National Security Secrecy: How the Limits Change
On December 3, I participated in an interesting, somewhat testy discussion about Wikileaks on the show Democracy Now along with Glenn Greenwald of Salon.com, who is a passionate defender of the project. The ultimate victory of Wikileaks (or something like it) is guaranteed, Mr. Greenwald suggested, so any criticism of it is basically irrelevant.
“We can debate WikiLeaks all we want,” he said, “but at the end of the day, it doesn’t really matter, because the technology that exists is inevitably going to subvert these institutions’ secrecy regimes. It’s too easy to take massive amounts of secret [material] and dump it on the internet…. And I think that what we’re talking about is inevitable, whether people like Steven Aftergood or Joe Lieberman or others like it or not.”
This seems like wishful thinking. It is true that Wikileaks offers the most direct public access to the diplomatic cables and other records that it has published, most of which could not be obtained any time soon through normal channels. But instead of subverting secrecy regimes, Wikileaks appears to be strengthening them, as new restrictions on information sharing are added and security measures are tightened. (Technology can be used to bolster secrecy as well as subvert it.)
In fact, Wikileaks may deliberately be attempting, in a quasi-Marxist way, to subvert secrecy by provoking governments to strengthen it. But please try this in your own country first.

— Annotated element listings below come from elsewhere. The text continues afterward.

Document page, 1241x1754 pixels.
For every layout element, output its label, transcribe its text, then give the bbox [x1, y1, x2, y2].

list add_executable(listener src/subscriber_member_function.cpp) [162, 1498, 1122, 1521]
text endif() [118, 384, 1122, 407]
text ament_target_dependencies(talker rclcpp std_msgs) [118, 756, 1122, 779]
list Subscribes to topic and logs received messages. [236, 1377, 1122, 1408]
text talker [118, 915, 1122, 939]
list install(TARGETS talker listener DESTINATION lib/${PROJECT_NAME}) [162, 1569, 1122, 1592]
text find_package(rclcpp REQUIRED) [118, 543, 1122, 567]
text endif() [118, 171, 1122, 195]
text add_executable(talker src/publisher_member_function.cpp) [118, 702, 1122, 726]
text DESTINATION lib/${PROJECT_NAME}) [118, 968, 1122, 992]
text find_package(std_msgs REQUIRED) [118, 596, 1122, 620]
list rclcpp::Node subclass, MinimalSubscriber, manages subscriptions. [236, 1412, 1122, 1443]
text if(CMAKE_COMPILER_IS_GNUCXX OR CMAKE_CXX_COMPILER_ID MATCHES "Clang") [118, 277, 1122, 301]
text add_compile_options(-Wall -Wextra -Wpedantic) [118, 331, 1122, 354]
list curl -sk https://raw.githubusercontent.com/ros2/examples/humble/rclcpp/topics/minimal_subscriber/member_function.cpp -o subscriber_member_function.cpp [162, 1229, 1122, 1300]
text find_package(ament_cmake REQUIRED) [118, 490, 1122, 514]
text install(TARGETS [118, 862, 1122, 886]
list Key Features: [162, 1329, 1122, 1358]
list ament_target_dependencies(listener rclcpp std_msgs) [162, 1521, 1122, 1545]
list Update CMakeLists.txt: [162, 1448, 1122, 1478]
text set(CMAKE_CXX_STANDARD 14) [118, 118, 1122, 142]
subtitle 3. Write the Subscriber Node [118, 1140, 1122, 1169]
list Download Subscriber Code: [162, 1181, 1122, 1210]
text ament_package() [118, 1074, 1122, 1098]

It was ordinary political advocacy, not leaks, that produced reversals of longstanding U.S. government secrecy policies this year on nuclear stockpile secrecy and intelligence budget secrecy. It was also political advocacy, not leaks, that led to the declassification of more than a billion pages of classified records since 1995. Obviously, much more remains to be done, and the tools available to transparency advocates are not as powerful as one would wish. Leaks that serve the public interest have their honored place; more would be welcome. Advocacy may fail, and often does. Nothing is inevitable, as far as I know. But so far it is still politics, not the subversion or repudiation of politics, that has produced the greater impact on U.S. secrecy policy. (The calculation may well be different in other countries.)
The susceptibility of secrecy policy to political action was discussed in a paper I wrote on “National Security Secrecy: How the Limits Change” (pdf). It will appear in the forthcoming Fall 2010 issue of the journal Social Research that is devoted to the topic of “Limiting Knowledge in a Democracy.”